[Aplicando a leitura]:
(a) No trecho sobre tradução de notícias, em que domínio essa tradução foi abordada durante muito tempo?
(b) Transcreva sem nenhuma alteração a parte do trecho sobre tradução de notícias que começa com as palavras "A tradução de notícias foi, durante" e termina com "produção de notícias.".

[Trecho para leitura]:
----------

1. A Tradução de notícias nos Estudos de Tradução

1.2. Designação da área de estudo

A tradução de notícias foi, durante muito tempo, abordada apenas no domínio do jornalismo, por se considerar que fazia parte do processo de produção de notícias.

Porém, ao longo dos últimos anos, tem-se dado um maior enfoque ao estudo da tradução de notícias, a partir da perspetiva dos Estudos de Tradução. O maior debate surge precisamente na adoção de um termo consensual para a designação da área de estudo a que corresponde a tradução de notícias. Diversos autores têm proposto alguns termos, e, apesar de não ter surgido no âmbito da tradução de notícias, o termo

“transedição”, cunhado por Stetting (1989, citada em Schäffner 2012), é um dos termos que tem gerado maior discussão entre os teóricos da tradução (Bielsa & Bassnett, 2009;

Schäffner, 2012; Hursti, 2001; Valdeón, 2014).

----------

[Dados fornecidos]:
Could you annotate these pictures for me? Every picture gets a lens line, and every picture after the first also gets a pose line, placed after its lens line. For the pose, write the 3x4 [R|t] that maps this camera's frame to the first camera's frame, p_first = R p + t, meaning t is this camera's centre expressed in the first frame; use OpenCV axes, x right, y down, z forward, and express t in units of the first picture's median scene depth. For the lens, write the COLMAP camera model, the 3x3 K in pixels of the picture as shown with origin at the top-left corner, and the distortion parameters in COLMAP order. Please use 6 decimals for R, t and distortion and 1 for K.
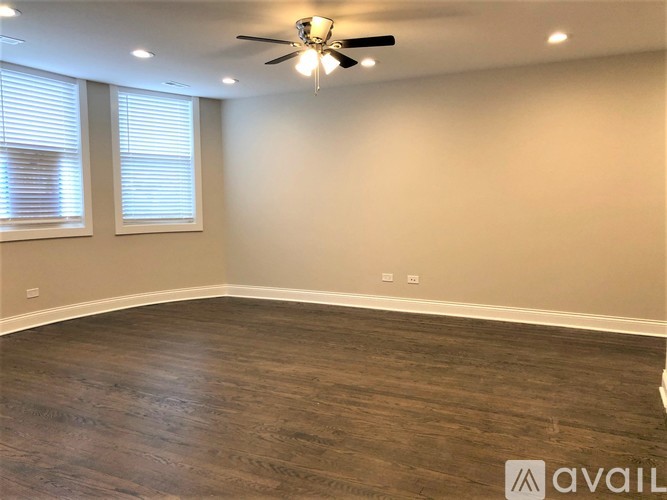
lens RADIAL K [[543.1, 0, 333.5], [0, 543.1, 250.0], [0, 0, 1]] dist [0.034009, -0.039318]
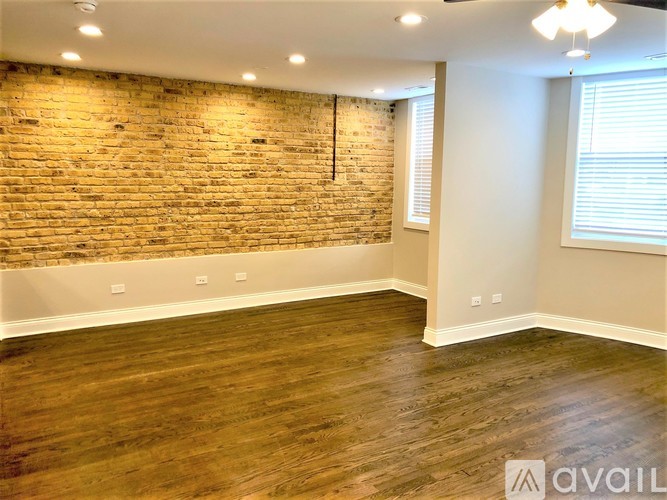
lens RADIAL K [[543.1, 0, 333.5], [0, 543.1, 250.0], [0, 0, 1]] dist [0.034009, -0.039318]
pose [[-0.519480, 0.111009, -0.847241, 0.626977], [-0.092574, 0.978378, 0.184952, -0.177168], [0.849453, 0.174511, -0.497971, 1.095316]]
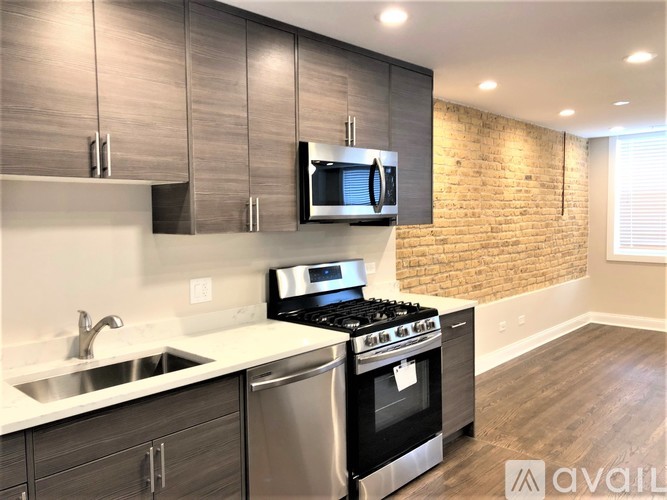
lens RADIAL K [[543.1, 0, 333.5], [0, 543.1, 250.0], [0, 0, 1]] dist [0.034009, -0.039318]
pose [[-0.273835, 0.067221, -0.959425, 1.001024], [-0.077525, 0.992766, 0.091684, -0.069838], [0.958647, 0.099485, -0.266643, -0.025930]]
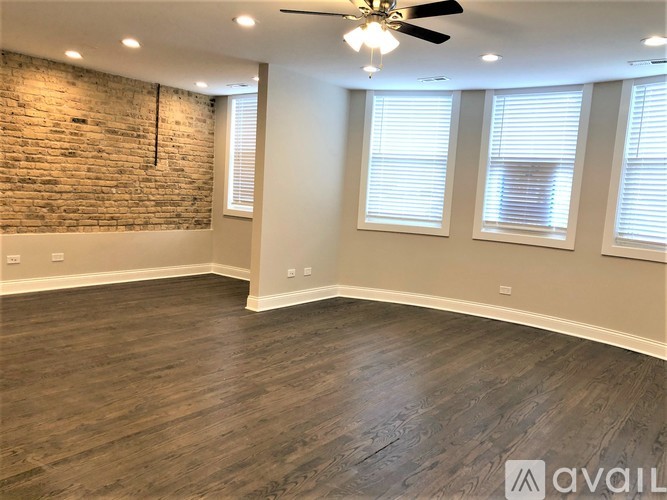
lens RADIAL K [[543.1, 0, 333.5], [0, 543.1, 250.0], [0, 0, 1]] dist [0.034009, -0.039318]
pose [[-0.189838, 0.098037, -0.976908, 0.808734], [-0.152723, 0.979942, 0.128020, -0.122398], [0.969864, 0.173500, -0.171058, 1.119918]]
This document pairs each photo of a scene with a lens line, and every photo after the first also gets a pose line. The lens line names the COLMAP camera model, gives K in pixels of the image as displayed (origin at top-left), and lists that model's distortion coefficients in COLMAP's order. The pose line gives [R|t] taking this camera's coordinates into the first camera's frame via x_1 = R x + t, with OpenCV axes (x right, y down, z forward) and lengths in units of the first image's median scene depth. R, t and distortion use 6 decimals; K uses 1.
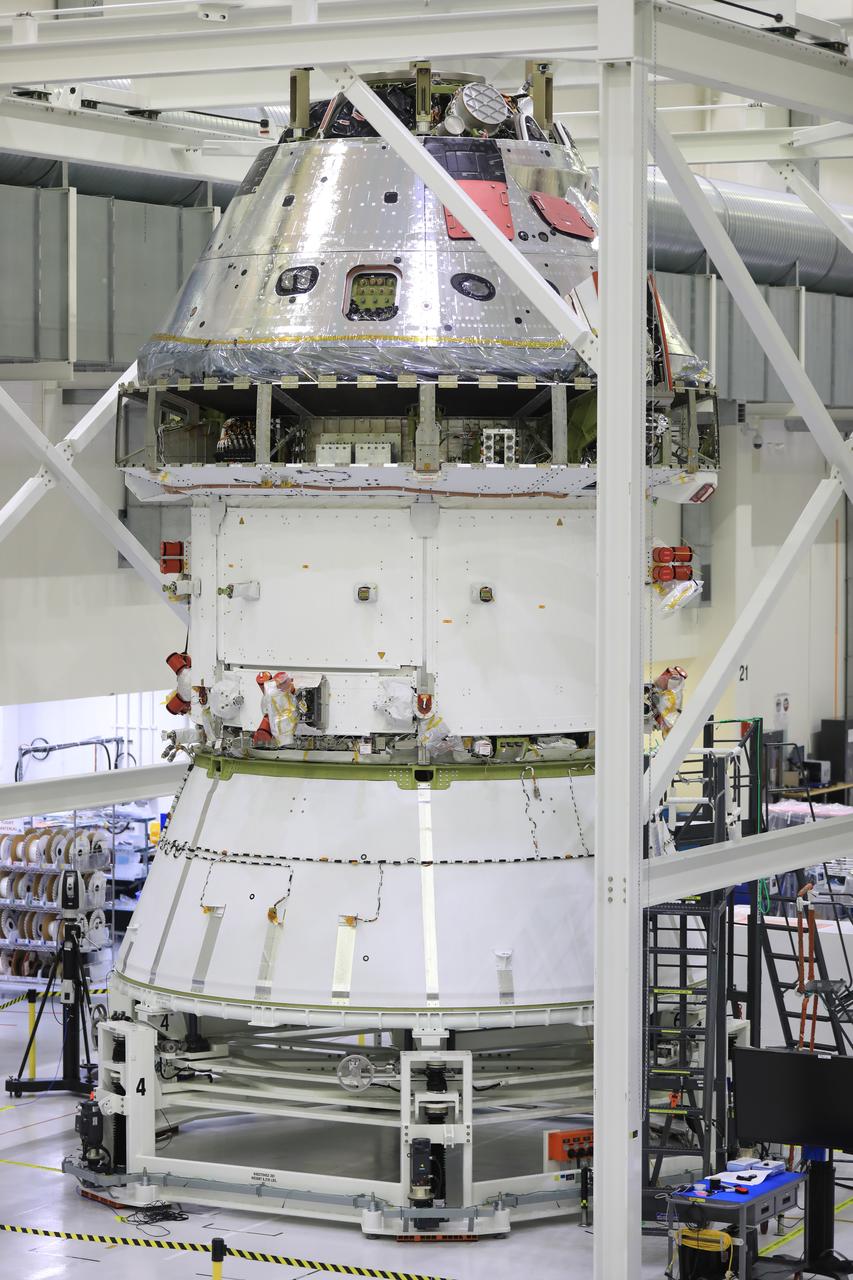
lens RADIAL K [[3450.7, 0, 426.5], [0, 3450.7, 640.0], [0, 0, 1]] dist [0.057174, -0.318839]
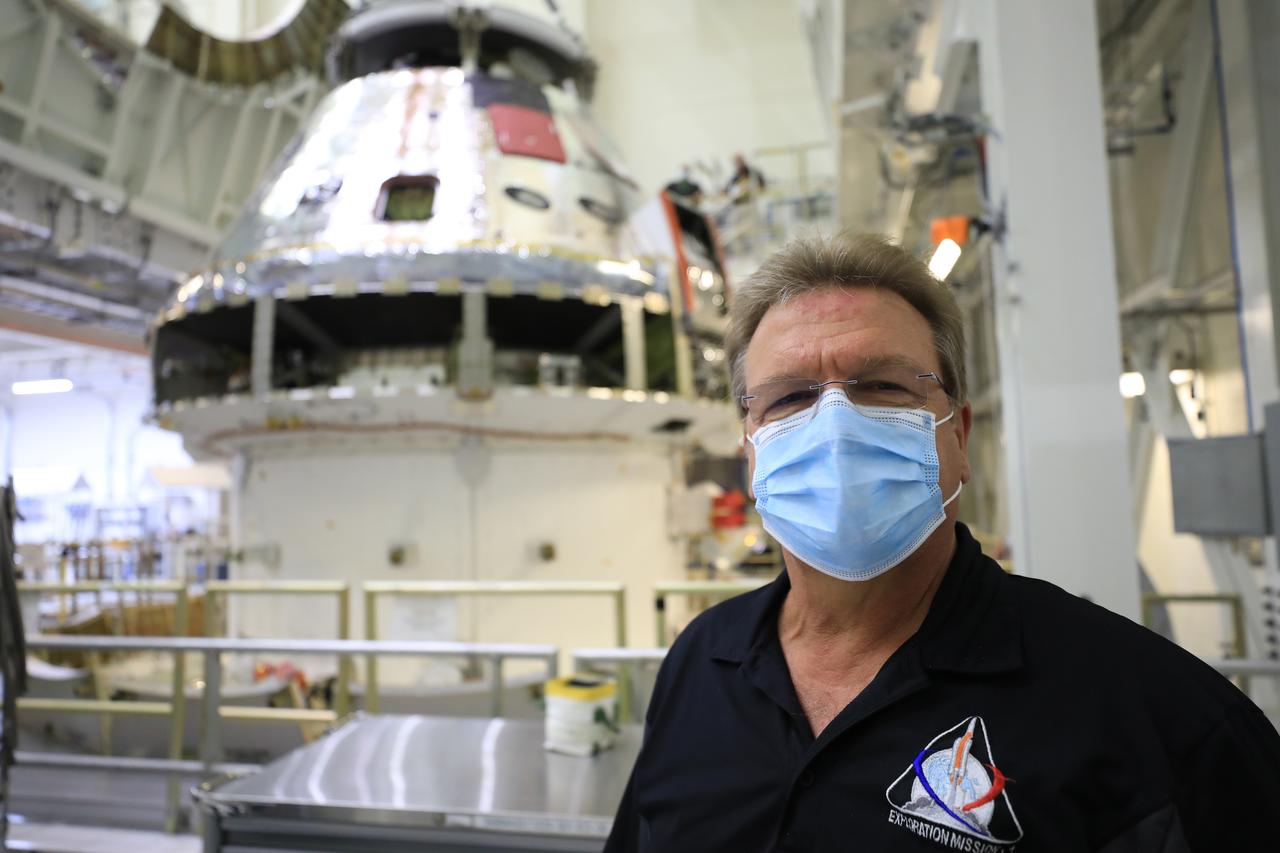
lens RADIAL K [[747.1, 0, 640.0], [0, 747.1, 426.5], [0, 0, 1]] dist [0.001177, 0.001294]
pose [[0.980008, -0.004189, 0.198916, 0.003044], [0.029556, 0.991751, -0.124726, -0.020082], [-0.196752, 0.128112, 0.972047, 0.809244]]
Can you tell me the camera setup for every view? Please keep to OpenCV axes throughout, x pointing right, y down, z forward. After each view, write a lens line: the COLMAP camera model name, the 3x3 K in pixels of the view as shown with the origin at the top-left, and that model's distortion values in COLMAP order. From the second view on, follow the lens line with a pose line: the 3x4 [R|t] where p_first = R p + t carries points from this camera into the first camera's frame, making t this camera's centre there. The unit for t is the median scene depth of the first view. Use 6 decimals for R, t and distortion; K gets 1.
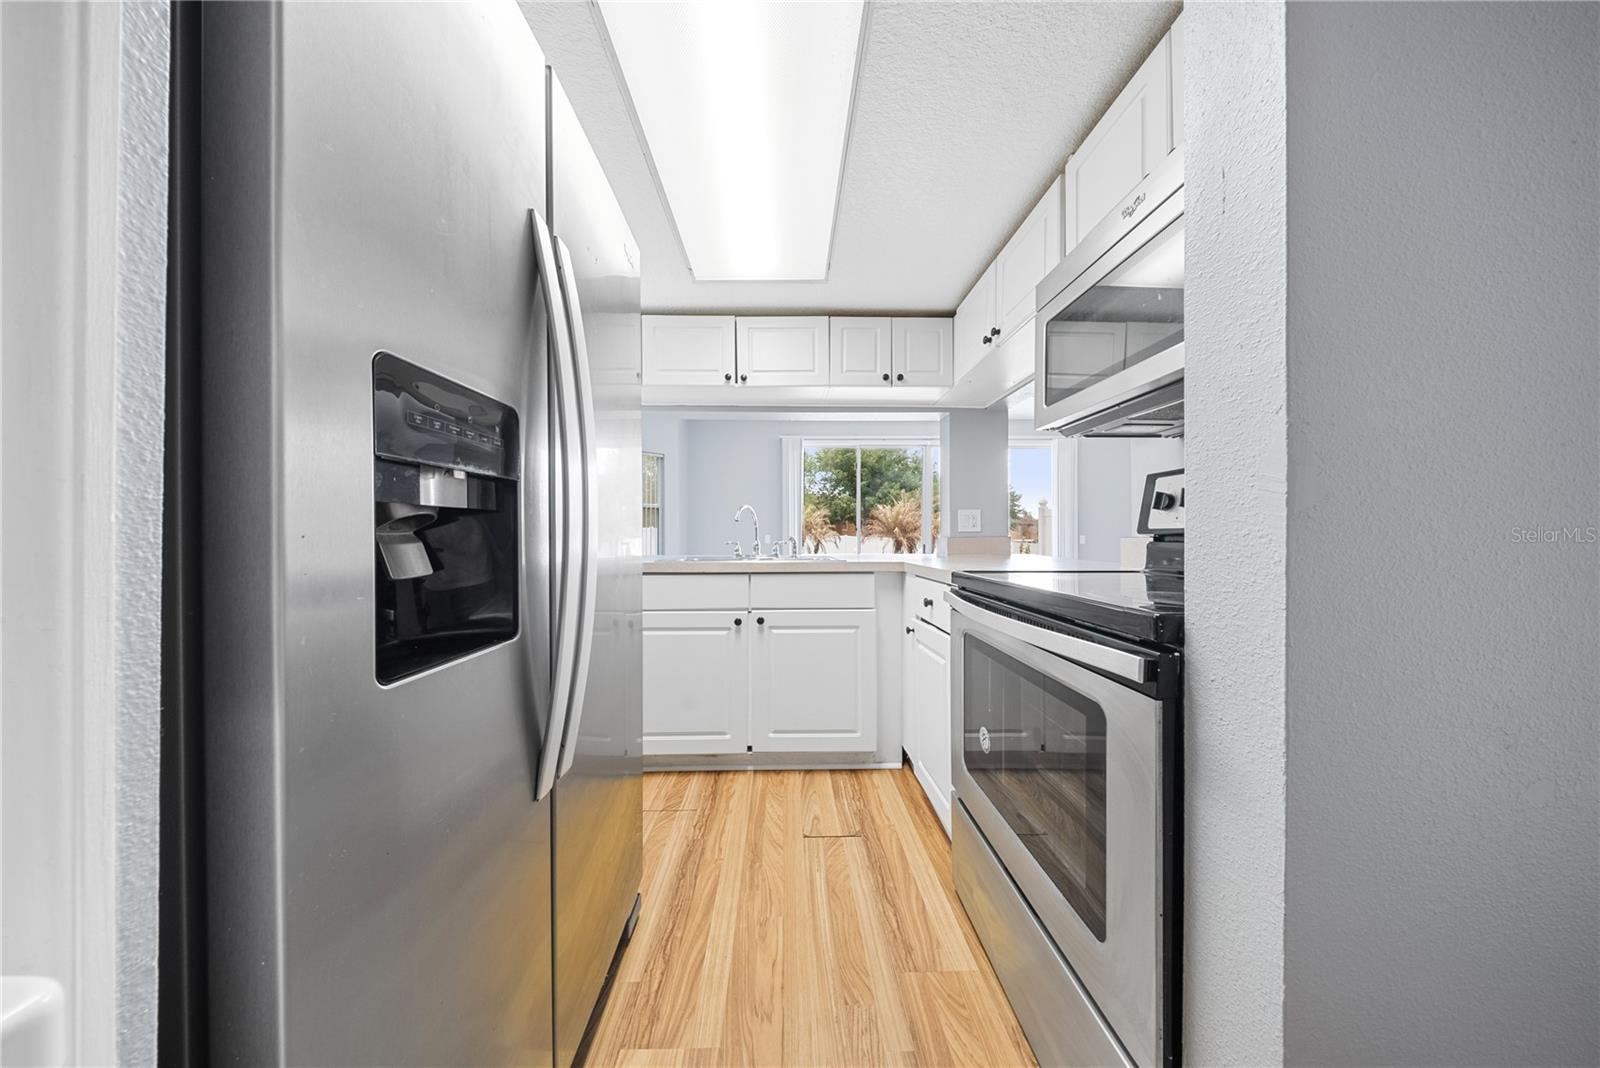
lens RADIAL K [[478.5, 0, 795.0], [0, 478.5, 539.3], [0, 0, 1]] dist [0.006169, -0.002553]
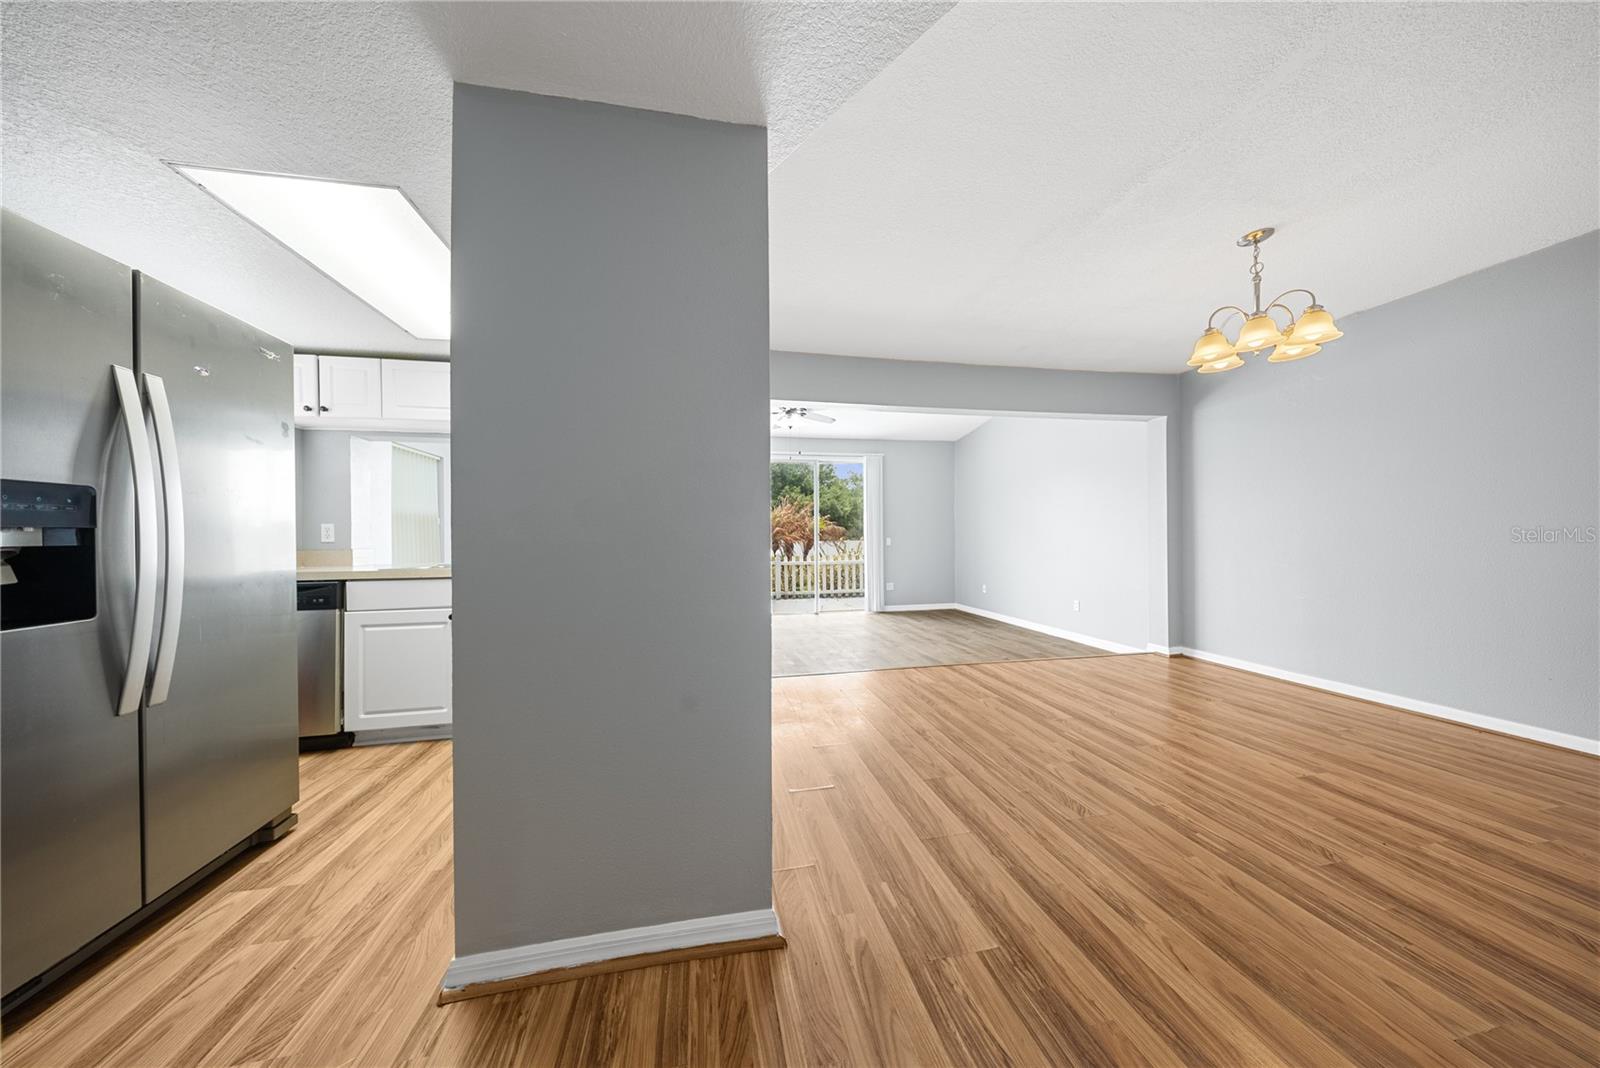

----------

[Soluções das tarefas]:
(a) No domínio do jornalismo.

(b)
A tradução de notícias foi, durante muito tempo, abordada apenas no domínio do jornalismo, por se considerar que fazia parte do processo de produção de notícias.